The bill (A-10) would revise the regulatory structure for New Jersey's medical cannabis program, shifting the primary administration from the Department of Health (DOH) to the Cannabis Regulatory Commission (CRC), which is to be formed under the adult-use cannabis bill currently advancing through the Legislature, as well as increase access to and expand licensure for medical cannabis.
“We are finally removing the burdensome restrictions in place for our state’s medical cannabis patients,” Pintor Marin said. “By doing this, we are ensuring that patients in New Jersey are able to receive the best care possible.”

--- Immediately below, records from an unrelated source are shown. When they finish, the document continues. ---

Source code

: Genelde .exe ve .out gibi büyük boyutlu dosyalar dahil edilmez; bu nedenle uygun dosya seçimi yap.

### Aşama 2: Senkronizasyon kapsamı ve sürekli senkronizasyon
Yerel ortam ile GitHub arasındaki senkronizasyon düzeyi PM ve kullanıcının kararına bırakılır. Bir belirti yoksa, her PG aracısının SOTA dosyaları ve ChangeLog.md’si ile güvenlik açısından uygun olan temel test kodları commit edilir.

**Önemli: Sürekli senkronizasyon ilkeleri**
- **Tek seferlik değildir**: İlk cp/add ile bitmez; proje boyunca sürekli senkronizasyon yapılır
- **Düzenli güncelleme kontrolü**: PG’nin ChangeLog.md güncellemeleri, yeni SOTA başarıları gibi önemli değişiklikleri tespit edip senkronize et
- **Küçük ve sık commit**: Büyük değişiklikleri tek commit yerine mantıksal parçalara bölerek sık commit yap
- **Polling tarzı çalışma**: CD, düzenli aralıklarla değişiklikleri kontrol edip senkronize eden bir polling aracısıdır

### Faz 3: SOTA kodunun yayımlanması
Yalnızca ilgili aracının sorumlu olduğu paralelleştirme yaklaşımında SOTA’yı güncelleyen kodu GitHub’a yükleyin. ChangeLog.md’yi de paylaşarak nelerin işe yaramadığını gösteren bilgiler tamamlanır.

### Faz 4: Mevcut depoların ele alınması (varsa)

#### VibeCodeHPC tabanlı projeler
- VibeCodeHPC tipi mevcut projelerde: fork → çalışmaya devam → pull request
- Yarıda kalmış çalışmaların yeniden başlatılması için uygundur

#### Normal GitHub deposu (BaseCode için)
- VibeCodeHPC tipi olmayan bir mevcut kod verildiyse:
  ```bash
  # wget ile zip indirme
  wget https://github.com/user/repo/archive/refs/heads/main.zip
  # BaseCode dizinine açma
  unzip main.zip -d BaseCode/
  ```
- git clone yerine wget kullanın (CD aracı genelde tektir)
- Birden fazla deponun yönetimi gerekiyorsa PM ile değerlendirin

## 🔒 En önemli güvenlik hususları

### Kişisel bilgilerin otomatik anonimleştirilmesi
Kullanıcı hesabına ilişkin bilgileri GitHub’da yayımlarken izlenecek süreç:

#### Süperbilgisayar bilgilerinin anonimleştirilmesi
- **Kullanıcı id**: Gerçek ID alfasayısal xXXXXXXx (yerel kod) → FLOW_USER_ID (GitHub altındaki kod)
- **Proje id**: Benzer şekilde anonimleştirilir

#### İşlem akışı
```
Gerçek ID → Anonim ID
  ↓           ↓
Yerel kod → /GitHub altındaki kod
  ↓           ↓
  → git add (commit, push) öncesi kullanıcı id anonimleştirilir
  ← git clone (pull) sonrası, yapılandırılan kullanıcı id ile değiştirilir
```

Highlights of the bill include:
changing the term "debilitating medical condition," currently used to be eligible for medical cannabis to "qualifying medical condition," greatly expanding access for individuals in need of medical cannabis;
codifying conditions added by the Medical Marijuana Review Panel in January 2018, which would include chronic pain of musculoskeletal or nervous origin, anxiety, migraine, Tourette's Syndrome and menstrual pain;
amending requirements for authorizing medical cannabis for patients. This legislation repeals the current requirements for physicians to "certify" patients for the medical use of cannabis and allows physician assistants and advanced practice nurses to authorize patients to use medical cannabis;
the establishment of three new basic permit types: Cultivator, Manufacturer and Dispensary, as well as a special integrated curriculum permit and clinical registrant permit, with twenty-five percent of permits dedicated to minorities, women and disabled veterans;
amending the requirement for a psychiatrist to approve a minor for medical cannabis to instead require approval from a board certified pediatric specialist, or physician assistant or advanced nurse practitioner with equivalent certification;
increasing eligible forms of medical cannabis to include transdermal forms, sublingual forms and tincture forms, as well as removing restrictions under current law for edibles for minors; additionally, the bill also explicitly includes "oils" in the list of edible forms;
the phasing out of the sales tax structure for medical cannabis, beginning at 5% for FY20 and FY21, 3% in FY22, 1% in FY23, and no tax commencing in FY24;
overhauling regulations on caregivers in order to allow them to provide the best care possible to medical cannabis patients; and
adding protections for patients, caregivers, physicians and alternative care centers to treat medical cannabis as any ordinary prescription medication.
The bill, which was cosponsored by Assembly Democrats Joe Danielsen, Herb Conaway, Andrew Zwicker, Joann Downey, Eric Houghtaling and Carol Murphy, now goes to the Assembly Speaker for further consideration.